> [Texte fourni]

########

Dans son rapport spécial sur l’abrogation de l’article 67, la CCDP voulait « encourager le redressement d’une lacune inacceptable qui mine depuis longtemps le régime de protection des droits de la personne »(29) pour les Premières nations, estimant, compte tenu des objections et demandes d’abrogation vigoureuses exprimées à l’égard de cette disposition depuis son adoption, que « n’eût été de l’article 67, la Commission aurait été saisie d’un nombre important de plaintes depuis 1977 »(30). Dans ce même rapport, elle rappelle que cette exception contredit les obligations nationales et internationales du Canada en matière de droits de la personne(31); elle examine aussi l’évolution juridique et constitutionnelle du Canada concernant les droits des peuples autochtones depuis 1977 et reconnaît qu’il peut y avoir contradiction entre les droits collectifs des Autochtones et les droits individuels(32).
Faisant écho aux conclusions du Comité de révision de la LCDP, Une question de droits rappelle également que, « au moment de procéder à l’abrogation de l’article 67, il importe de s’assurer que le système de règlement des plaintes relatives aux droits de la personne tiendra dûment compte du caractère particulier de la situation et des droits des Premières nations ». Il réitère également le point de vue du Comité selon lequel il y aurait lieu d’ajouter une disposition d’interprétation à la LCDP pour que « les plaintes de discrimination présentées par des individus [puissent] être examinées à la lumière des droits collectifs légitimes »(33). Compte tenu de l’importance d’une formulation adaptée de cette disposition après consultation des Premières nations, la CCDP a proposé une procédure en deux étapes, et elle recommande que :
Il convient de souligner que, selon le Rapport spécial de la CCDP, la résolution efficace des plaintes pour discrimination dans le contexte des Premières nations pourrait supposer un ajustement des mécanismes institutionnels actuels, qu’il y aurait lieu de préciser en collaboration après l’abrogation de l’article 67. En outre, « la nécessité de réagir à l’échelle communautaire se fait d’autant plus sentir dans le cas des Premières nations, compte tenu de la diversité qui les caractérise et de leur nature spéciale », c’est-à-dire, puisque la plupart des collectivités en cause sont rurales et éloignées, compte tenu de la diversité des traditions culturelles et linguistiques et des différences de capacité administrative. La CCDP poursuivait en ces termes dans le rapport :
Il sera également essentiel de s’assurer que les Premières nations disposent des ressources humaines et financières nécessaires à l’élaboration et à la mise en œuvre de systèmes viables de protection des droits de la personne […] [E]lle nécessitera des investissements importants au chapitre du renforcement des capacités. Il importe que les Premières nations ne soient pas contraintes de puiser des ressources à même des programmes essentiels, tels les programmes de logement et d’éducation, afin de devoir satisfaire à leurs obligations en matière de droits de la personne.(35)
La Commission a aussi fait observer qu’un certain nombre de questions relatives à la LSI soulèvent des préoccupations en matière de droits de la personne. Elle a exhorté le gouvernement à entreprendre une révision de la LSI en raison de l’incompatibilité de cette dernière avec la LCDP et d’autres instruments de protection des droits de la personne, en s’attachant plus particulièrement aux répercussions du projet de loi C‑31 et aux questions connexes en matière de statut et d’affiliation(36).

########

> [Données sources]
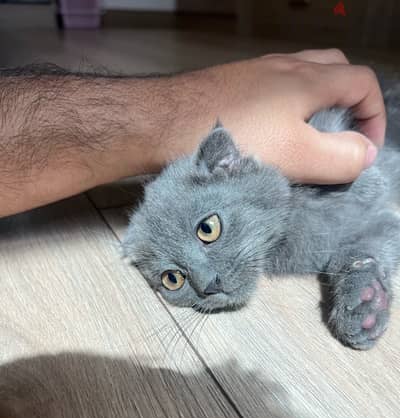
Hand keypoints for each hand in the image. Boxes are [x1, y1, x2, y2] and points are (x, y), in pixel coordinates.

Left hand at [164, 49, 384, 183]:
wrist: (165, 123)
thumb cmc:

########

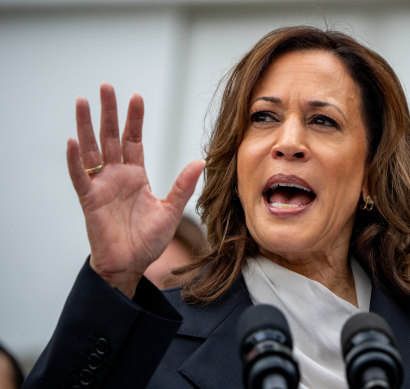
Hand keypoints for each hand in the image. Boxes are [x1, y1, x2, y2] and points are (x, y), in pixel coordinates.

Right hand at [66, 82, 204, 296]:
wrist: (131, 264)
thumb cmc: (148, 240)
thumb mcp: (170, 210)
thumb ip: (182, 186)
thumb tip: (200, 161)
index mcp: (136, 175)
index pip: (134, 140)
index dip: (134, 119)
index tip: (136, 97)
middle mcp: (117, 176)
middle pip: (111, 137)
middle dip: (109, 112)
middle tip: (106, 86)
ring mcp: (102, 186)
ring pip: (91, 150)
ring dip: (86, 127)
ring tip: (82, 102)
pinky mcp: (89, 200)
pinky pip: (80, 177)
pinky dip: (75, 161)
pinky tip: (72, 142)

########

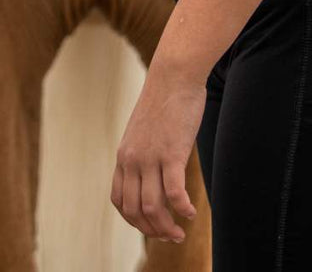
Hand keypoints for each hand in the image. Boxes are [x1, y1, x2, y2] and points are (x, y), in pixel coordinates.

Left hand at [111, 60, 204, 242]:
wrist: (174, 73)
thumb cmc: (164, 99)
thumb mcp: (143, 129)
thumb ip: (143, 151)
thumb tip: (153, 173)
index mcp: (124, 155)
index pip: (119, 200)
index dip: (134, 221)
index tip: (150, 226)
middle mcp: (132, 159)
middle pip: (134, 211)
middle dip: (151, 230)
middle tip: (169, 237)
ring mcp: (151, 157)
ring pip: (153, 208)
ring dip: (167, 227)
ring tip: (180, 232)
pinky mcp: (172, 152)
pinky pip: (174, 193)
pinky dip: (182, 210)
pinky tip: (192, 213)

########

> [Consignes de travail]
1. D'après le texte sur l'abrogation de l'article 67 :
(a) Depuis quelle année la Commission aurait-elle été saisie d'un nombre important de plaintes, n'eût été de l'article 67 ?
(b) En combien d'étapes se déroule la procédure proposée par la CCDP ?
(c) Dans quels programmes essentiels les Premières nations ne devraient-elles pas être contraintes de puiser des ressources ?
2. Chacune des affirmations suivantes concorde-t-elle avec le texte sur l'abrogation de l'article 67 ? Répondez par oui ou par non, avec la citation exacte qui tranche.
(a) La CCDP reconnaît qu'il peut y avoir contradiction entre les droits collectifs des Autochtones et les droits individuels.
(b) La plupart des collectivités en cause sont urbaines.
(c) La Commission a exhorté le gouvernement à réviser la LSI.
3. Comment le texte sur l'abrogation de l'article 67 pourrait-il se poursuivre ? Prolongez-le à partir de sa dernière phrase.

> [Réponses numérotées]
1.
(a) Depuis 1977.
(b) En deux étapes.
(c) Dans les programmes de logement et d'éducation.

2.
(a) Oui : « reconnaît qu’il peut y avoir contradiction entre les droits collectifs des Autochtones et les droits individuels ».
(b) Non : « la plupart des collectivités en cause sont rurales et éloignées ».
(c) Oui : « Elle a exhorté le gouvernement à entreprendre une révision de la LSI ».

3.
Dans ce document publié en mai 2006, où elle propose un plan pluriannuel visant à faire participer pleinement les collectivités autochtones et les collectivités des Premières nations et de les consulter véritablement au sujet de l’abrogation de l’article 67(37), l’Association des femmes autochtones du Canada appuyait les recommandations de la CCDP concernant l’abrogation immédiate de l’article 67 et l’introduction d’une disposition d’interprétation, mais elle faisait remarquer ce qui suit :
En ajoutant une disposition d’interprétation à la LCDP, on n’assure pas effectivement l’accès véritable de beaucoup de membres des Premières nations aux garanties relatives aux droits de la personne […] notamment celui des membres de collectivités éloignées […] L’accès équitable à la loi sur les droits de la personne suppose beaucoup plus qu’un changement à la « lettre de la loi ». Ne pas fournir aux femmes et aux collectivités des Premières nations les moyens d’accéder au système de justice est tout aussi déplorable et injustifiable, du point de vue des droits de la personne, que les lacunes actuelles de la loi elle-même telle qu’elle s’applique aux femmes des Premières nations.(38)
En décembre 2004, le rapporteur spécial sur la situation des droits de la personne et les libertés fondamentales des peuples autochtones, rendant compte de sa mission au Canada, recommandait que l’article 67 soit abrogé et que la CCDP soit habilitée à recevoir les plaintes des Premières nations concernant la LSI(39).
En avril 2006, le Comité des droits de l’homme faisait remarquer que le fait de réaliser un équilibre entre les intérêts collectifs et les intérêts individuels dans les réserves au détriment des seules femmes n’est pas compatible avec le Pacte international relatif aux droits civils et politiques. Il recommandait l’abrogation immédiate de l’article 67 et l’adoption, en consultation avec les peuples autochtones, de mesures mettant fin à la discrimination dans les affaires d’affiliation aux bandes et de biens matrimoniaux(40).
En mai 2006, le Comité des droits économiques, sociaux et culturels faisait remarquer que la discrimination actuelle concernant le statut d’Indien et l’appartenance aux bandes portait atteinte aux droits des femmes des Premières nations garantis par le Pacte international relatif aux droits économiques, sociaux et culturels. Il a, lui aussi, recommandé l’abrogation de l’article 67 et l’élimination de toute discrimination résiduelle dans la LSI(41).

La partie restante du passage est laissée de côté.